Paris, because she's a fine role model for schoolchildren everywhere.
Leaving aside the argument about whether or not a public service broadcaster should feel duty bound to support audience minorities, this argument is not really of the BBC's making. (Besides, the BBC Trust did wring a commitment from them to support non-MS versions of the iPlayer in the near future.)
The content providers are the ones who are insisting on DRM for their stuff to be made available via download, and realistically MS DRM is the only economically feasible alternative at the moment. Evidence that the BBC is more open minded about this is that there's a huge amount of BBC (at least apparently official) content available on YouTube already.
In fact, given the Open Source community's (of which I am one, and I and my sandals are proud of it) objection to DRM in principle, it's highly unlikely there will ever be a Linux version of iPlayer for anything other than BBC content. Until, that is, the content providers wake up to the fact that the digital media distribution genie is well and truly out of the bottle, and choosing MS DRM (or any other) will only ever be a temporary protective measure. Hopefully, they'll realise that making low-quality content available for download not only does not damage their business, but actually makes a hugely effective way of getting people to go out and buy the DVD to watch on their TV through the viral marketing it encourages.
So, don't be too nasty to Ashley; his facts may be right or wrong, all he's really done is pick the wrong argument.
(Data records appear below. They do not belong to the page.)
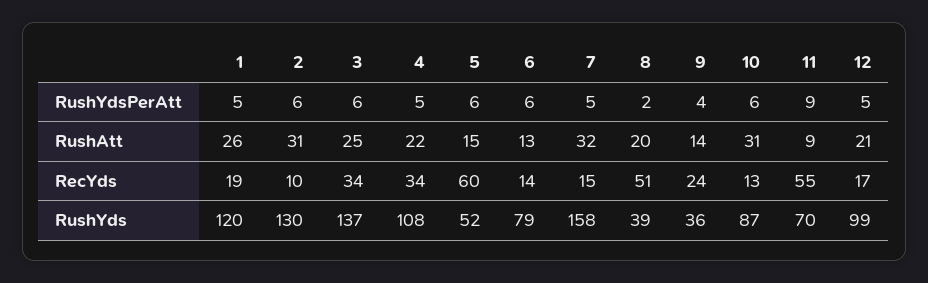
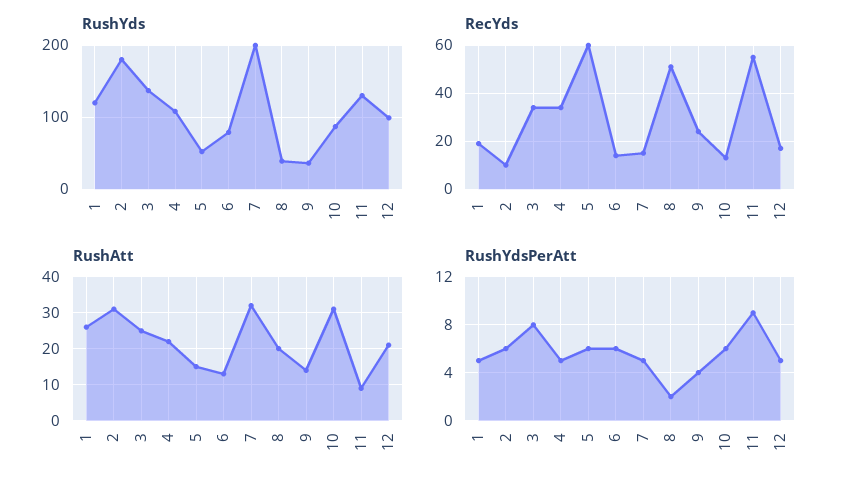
  {
    "RushYdsPerAtt": {
      "1": 5,
      "2": 6,
-     "3": 6,
+     "3": 8,
      "4": 5,
      "5": 6,
      "6": 6,
      "7": 5,
      "8": 2,
      "9": 4,
      "10": 6,
      "11": 9,
      "12": 5
    },
    "RushAtt": {
      "1": 26,
      "2": 31,
      "3": 25,
      "4": 22,
      "5": 15,
      "6": 13,
      "7": 32,
      "8": 20,
      "9": 14,
      "10": 31,
      "11": 9,
      "12": 21
    },
    "RecYds": {
      "1": 19,
      "2": 10,
      "3": 34,
      "4": 34,
      "5": 60,
      "6": 14,
      "7": 15,
      "8": 51,
      "9": 24,
      "10": 13,
      "11": 55,
      "12": 17
    },
    "RushYds": {
      "1": 120,
-     "2": 130,
+     "2": 180,
      "3": 137,
      "4": 108,
      "5": 52,
      "6": 79,
-     "7": 158,
+     "7": 200,
      "8": 39,
      "9": 36,
      "10": 87,
-     "11": 70,
+     "11": 130,
      "12": 99
    }
  }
I can only echo the opinions of those who've had a good experience with Sky's broadband service. Since moving from PlusNet, where service dropouts, lost mail, and strangulated bandwidth were depressingly common, we have had absolutely no problems with Sky. Superb service all round.
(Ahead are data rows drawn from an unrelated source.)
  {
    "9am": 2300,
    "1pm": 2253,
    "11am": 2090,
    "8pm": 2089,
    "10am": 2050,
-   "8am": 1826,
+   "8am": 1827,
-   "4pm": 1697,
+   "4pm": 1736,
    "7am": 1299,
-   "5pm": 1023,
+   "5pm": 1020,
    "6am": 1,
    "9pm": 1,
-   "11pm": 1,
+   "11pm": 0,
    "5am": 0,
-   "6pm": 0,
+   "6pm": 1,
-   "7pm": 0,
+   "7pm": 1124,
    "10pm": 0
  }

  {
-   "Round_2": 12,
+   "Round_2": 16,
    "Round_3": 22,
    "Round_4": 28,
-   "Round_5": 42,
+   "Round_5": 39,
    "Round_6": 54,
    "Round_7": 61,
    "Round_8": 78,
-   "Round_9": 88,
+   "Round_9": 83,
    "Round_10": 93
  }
It's not the player codec that's the issue, it's the DRM. The BBC was pushed by content rights holders to apply DRM to downloads, and the most widely available solution is (unfortunately) Microsoft's. The BBC aren't the only ones: BSkyB use in on their broadband service too (where it was hacked pretty quickly anyway). If it were up to the BBC, I'm sure they'd make it all available unencrypted, but for all those who make the programs, get money for repeat fees, DVDs, etc that's obviously not going to be commercially unacceptable.
There's going to be another revolution akin to the MP3/downloading/bittorrent decimation of the music industry's traditional business models soon based on this stuff, so they need to think of other ways of making money from it. Until then, they're going keep on insisting on DRM wellies while the floodwaters rise around them.
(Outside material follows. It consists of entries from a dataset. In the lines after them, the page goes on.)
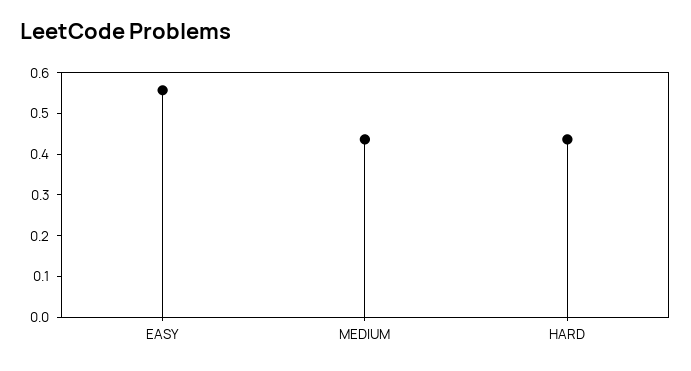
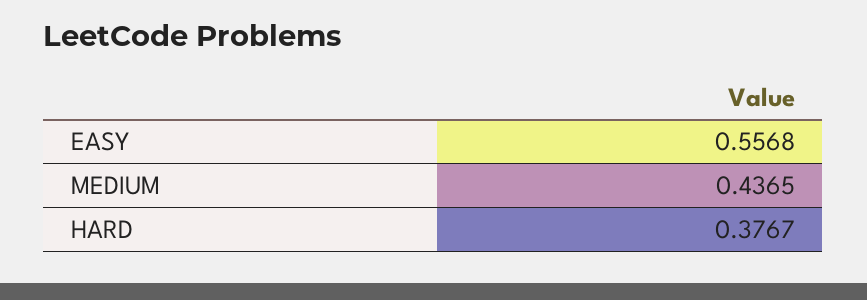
  {
    "EASY": 0.5568,
    "MEDIUM": 0.4365,
-   "HARD": 0.44
+   "HARD": 0.3767
  }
At least the BBC Trust has insisted on a commitment to making a platform-neutral solution available "in a reasonable timeframe". The problem is, who makes a DRM solution that is going to be politically acceptable to everyone? Real? Apple? Are the clever boffins at the BBC interested in developing and policing a BBC own-brand DRM system? Is *any* DRM going to be acceptable to some people?
If the BBC is guilty of anything, it's really only in underestimating the firestorm announcing an MS-only solution, even for a trial period, was likely to cause. And being dumb enough to believe the MS DRM is going to keep their content safe - MS can't even keep their own software from being ripped off. Why would you trust your crown jewels to such a natural target?
Well, I wish Dell luck; I really do. Can't fault their choice of distro, but I hope for their sake they ship with the Gnome update monitor disabled: imagine their support lines when a kernel update gets released.
Surely it can only be a matter of time before OSX becomes an option too? If Dell can control the hardware specs as tightly as Apple (and they must be able to), it would be a fantastic opportunity for Apple to get market share.